Saturday, May 9, 2009

Yeah...I figured this would happen.

So I have managed to pull myself out of my pity party for a few minutes. Not for too long, mind you...after all, we have a clown and cake! Just thought I would update on the current situation and post something that drives me absolutely crazy.

I am doing better than the other day. I spent yesterday pampering my precious hair (deep treatment+ freshening up the color+ discovering awesome new products =much better outlook on life), working from home, and watching movies that amuse me. The Boy gave me a huge hug when he came home and made sure I was ok before taking the mutts out for a run.

Random tangent about hair: My hair is something that has come to represent my infertility to me. I decided about 6 months into TTC that I wouldn't cut my hair until I got pregnant. It was previously quite short, and is now past my shoulders. For a while I would get a bit sad every time someone commented on how long it was getting. "Don't I know it!" thought I. But now that I know I will not get pregnant, my hair being longer should make me more depressed, right? Actually, it doesn't. I learned how to take better care of it, let it do what it wants to (I am quite curly and would flat iron my hair everyday...now I let it be wild and big), and embrace every centimeter gained. Rather than my hair representing my failure to conceive, it has now come to represent the journey in becoming ok with who I am. I may not like what I've been given, but it makes me who I am. When someone comments that my hair is nice I take it, not as a reminder of my infertility, but as a compliment that being myself, imperfections and all, is what is truly beautiful. I plan on letting it grow until we have our daughter in our arms (we'll see if that happens) and now each millimeter is us getting that much closer to having our family together. I'm oddly sentimental about strange things, I know. (I wore a jade necklace to the adoption orientation so that if I started feeling pressured about adopting through them, I knew I already had a daughter waiting for us. I know. Could I be more cheesy?)

Anyway, enough about my awesome hair. Here is what pisses me off. I knew this would happen, but I hoped to be wrong. My sister has a kid from a previous relationship and her husband has typically been good with him. They insist on the boy calling him "Dad" which I don't like, but it's not for me to decide. I was very worried that once the little girl was born, the boy would be put on the back shelf and treated differently because, after all, this is his child now. I hoped to be wrong, but I'm afraid it currently looks to be going that way.

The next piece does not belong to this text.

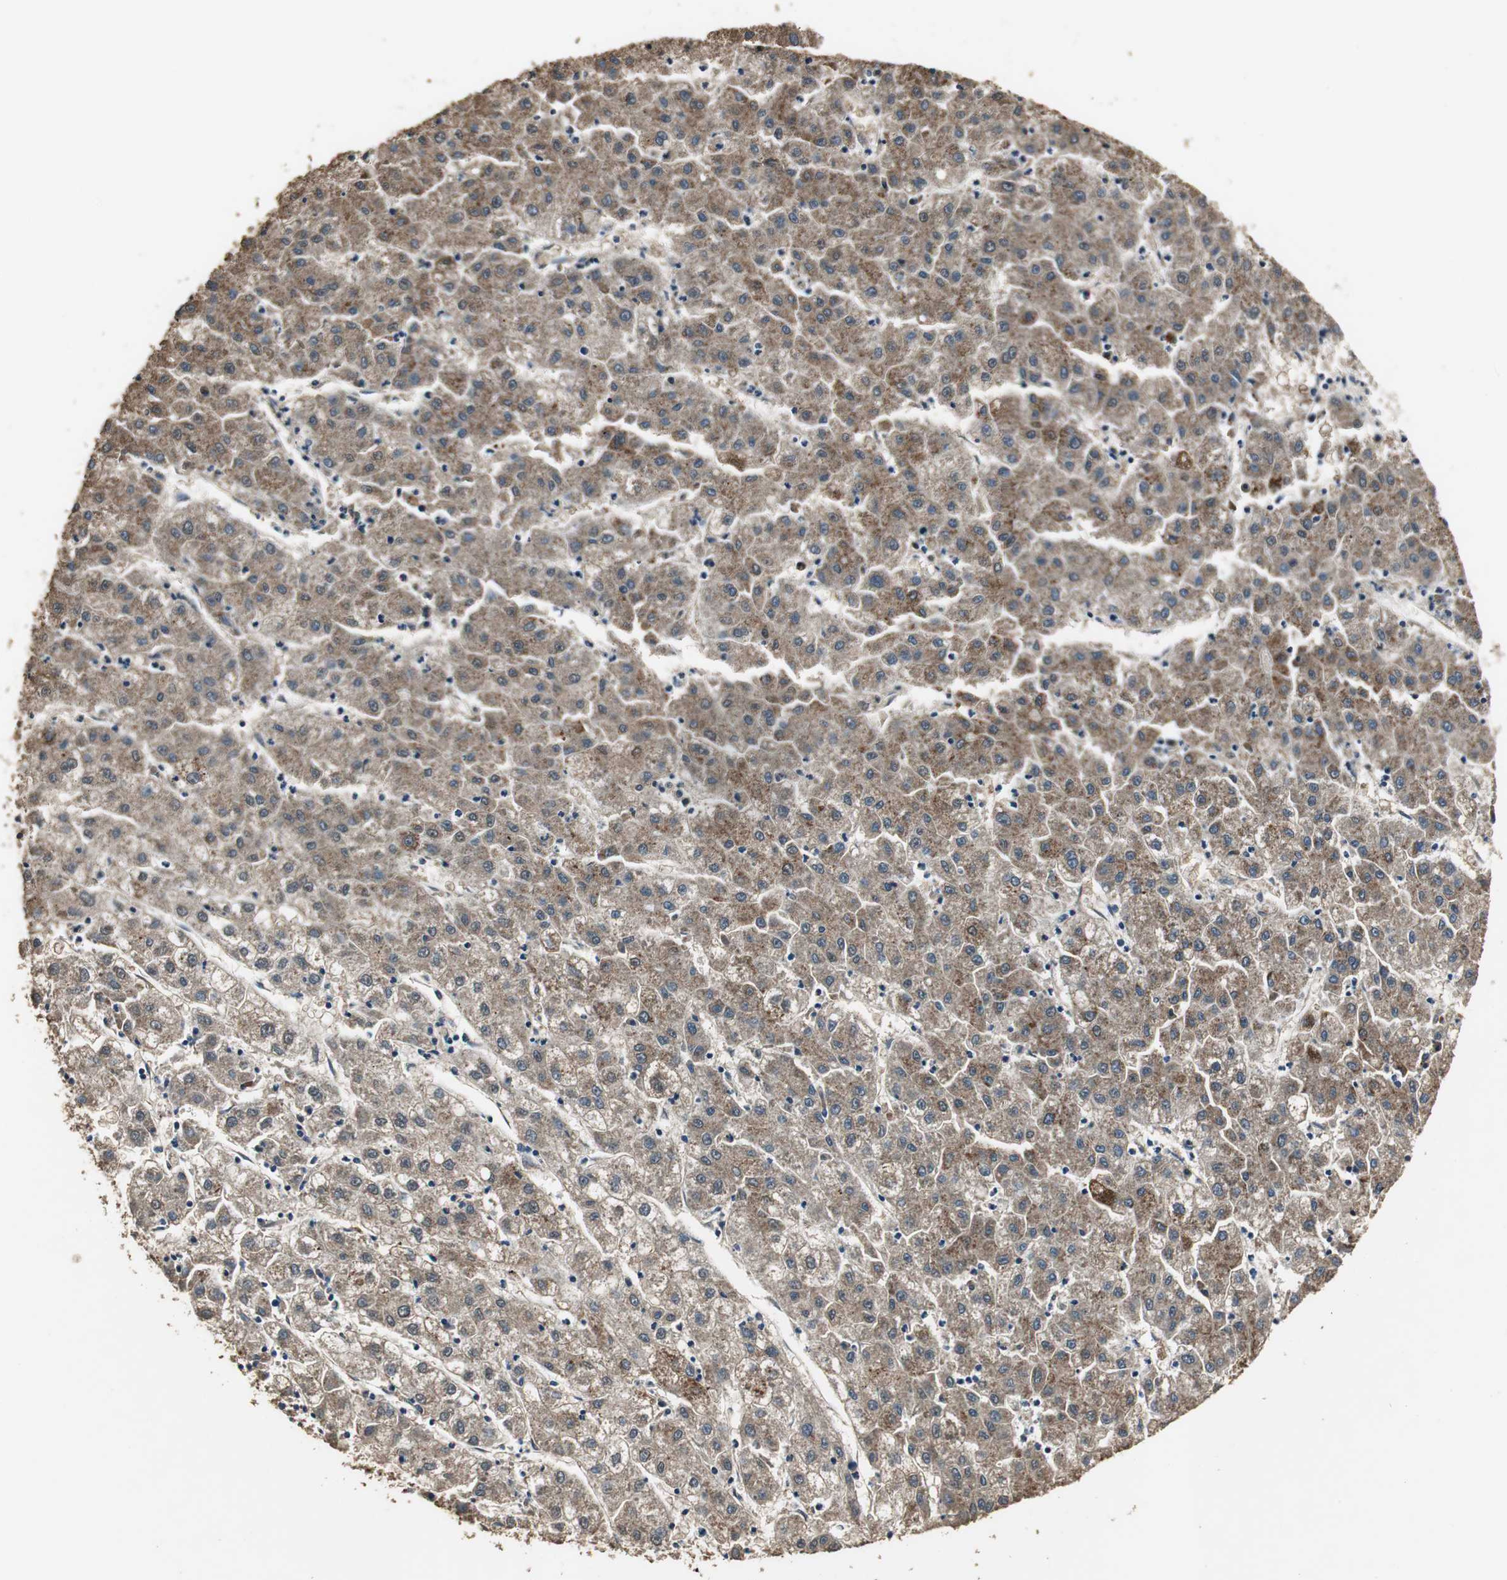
{"staining": {"intensity": "moderate", "quantity": ">75%", "location": "cytoplasmic/membranous"}, "tissue": "liver cancer", "cell_type": "Tumor cells", "image_type": "cancer", "snomed": [{"axis": "morphology", "description": "Carcinoma, Hepatocellular, NOS"}, {"axis": "topography", "description": "Liver"}], "caption": "Protein staining exhibits moderate cytoplasmic/membranous positivity in approximately >75% of tumor cells in hepatocellular carcinoma (liver).", "gene": "JTB", "patient": {"sex": "male", "age": 72}}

Exhibit A- I understand my parents watching little boy (now referred to as LB, for convenience sake) while sis is giving birth and dude wants to be there with him. I will even give him one more night at the hospital, but that is where it ceases to be necessary to me. If this were a first child for them both, I would say stay the whole dang time if you must, but it's not. There is a little boy staying with his grandparents, wondering why his dad wants to be with his little sister more than him. When my mom politely asked when Dude was coming to get LB (since no one had even officially asked her to watch him) he said, "Oh, I was just planning on staying at the hospital the whole time."
Exhibit B- Dude continually asking LB if he likes his sister, insisting that LB gush about how beautiful she is and how perfect she is. Never mind what happened at school with LB. Never mind that he misses his parents and wants to know when they are coming home to take care of him.

The whole situation just pisses me off. Either your his dad or not. Either you treat them equally, or you don't get to be his dad, you are just Dude. My sweet nephew is already feeling the inequality of feeling like a placeholder until a person's "real" child is born. This is why I refuse to adopt "in the mean time" while we wait for China. I will not have any child feel less special, less wanted, less chosen, and less loved, and if that means we wait 5 years and only have one child ever, then that's how it will be. But what do I know, I don't have any kids.